By Paul A. Anthony, Editor in Chief
The office of student organizations told social club presidents it is investigating reports of “servitude” violations, some against specific clubs.
Amanda Spell, coordinator of student organizations and activities, said members of the university and Abilene communities reported pledges performing acts for club members such as mowing members’ lawns or getting them food.
“When anything like this comes up, it’s a concern to us, and we bring it up with the club presidents,” Spell said.
Although some complaints focused on specific clubs, Spell declined to say which because none of the complaints has been confirmed.
“It is all speculation; it’s not something we can confirm,” she said. “Anytime we hear something, it’s dealt with appropriately.”

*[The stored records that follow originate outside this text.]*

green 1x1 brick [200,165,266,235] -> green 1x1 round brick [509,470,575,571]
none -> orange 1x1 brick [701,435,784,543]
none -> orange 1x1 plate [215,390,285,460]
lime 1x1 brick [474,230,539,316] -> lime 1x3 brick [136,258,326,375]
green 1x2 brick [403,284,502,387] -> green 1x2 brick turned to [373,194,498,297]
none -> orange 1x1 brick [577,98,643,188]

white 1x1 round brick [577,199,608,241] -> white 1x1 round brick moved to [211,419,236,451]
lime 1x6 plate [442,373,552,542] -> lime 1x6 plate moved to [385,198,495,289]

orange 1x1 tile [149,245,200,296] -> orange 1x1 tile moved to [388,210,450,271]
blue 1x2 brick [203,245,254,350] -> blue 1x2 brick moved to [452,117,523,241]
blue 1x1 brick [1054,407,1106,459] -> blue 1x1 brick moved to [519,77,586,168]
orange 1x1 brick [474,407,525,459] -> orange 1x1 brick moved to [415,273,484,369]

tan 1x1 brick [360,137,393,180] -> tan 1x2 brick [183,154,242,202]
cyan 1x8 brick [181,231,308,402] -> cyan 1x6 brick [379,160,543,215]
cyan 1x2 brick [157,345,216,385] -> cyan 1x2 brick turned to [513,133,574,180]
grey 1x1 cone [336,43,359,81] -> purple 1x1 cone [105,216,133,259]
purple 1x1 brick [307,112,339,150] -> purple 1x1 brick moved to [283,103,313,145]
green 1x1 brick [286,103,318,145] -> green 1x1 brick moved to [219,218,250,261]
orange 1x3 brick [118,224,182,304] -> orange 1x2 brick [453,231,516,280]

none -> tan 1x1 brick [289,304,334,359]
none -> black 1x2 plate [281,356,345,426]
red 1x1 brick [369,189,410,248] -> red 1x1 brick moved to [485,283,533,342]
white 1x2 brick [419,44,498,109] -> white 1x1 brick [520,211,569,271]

Various presidents said that while they have heard rumors about other clubs doing such things, they denied their clubs were involved.
“That’s never been a part of our pledging,” said Cody Blair, Gamma Sigma Phi president. “It’s just not something we do because it doesn’t go along with what we try to accomplish with pledging.”
Galaxy president Luke James said if servitude were to occur, mandatory visitations would be the occasion.
Each club requires pledges to “visit” with each member, ostensibly to get to know the members of the club better.
“That’s the least likely to control, from an officer’s perspective,” James said, declining to say whether members of Galaxy have violated anti-servitude regulations. “I don’t know because I’m not there if it does happen,” he said.
Both Spell’s office and the office of Campus Life received calls with such concerns, Spell said. Some complaints were general; others focused on specific clubs.
“If any one particular club is named, then we talk to that club about it,” Spell said.
Still, Spell said it’s hard to tell how many of the concerns are actually valid.
“We hear different things, and sometimes people will report something that looks suspicious, and it’s actually something else,” Spell said. “Still, any servitude is too much, and pledges shouldn’t be asked to it.”
Spell said if servitude is happening, the club presidents are usually not at fault.
“We talk to them, but it’s hard for the presidents of the clubs,” Spell said. “They can’t be everywhere all the time.”
Spell said she brought her concerns individually to the presidents of the possible violators, who in turn said they would talk to the clubs.
Some presidents have not yet responded, Spell said, so the investigation technically is in progress.
“If it is confirmable, and it in fact has happened, then we deal with it,” she said. “Up to this point, we have not dealt with it in the discipline realm.”
-April Ward contributed to this report.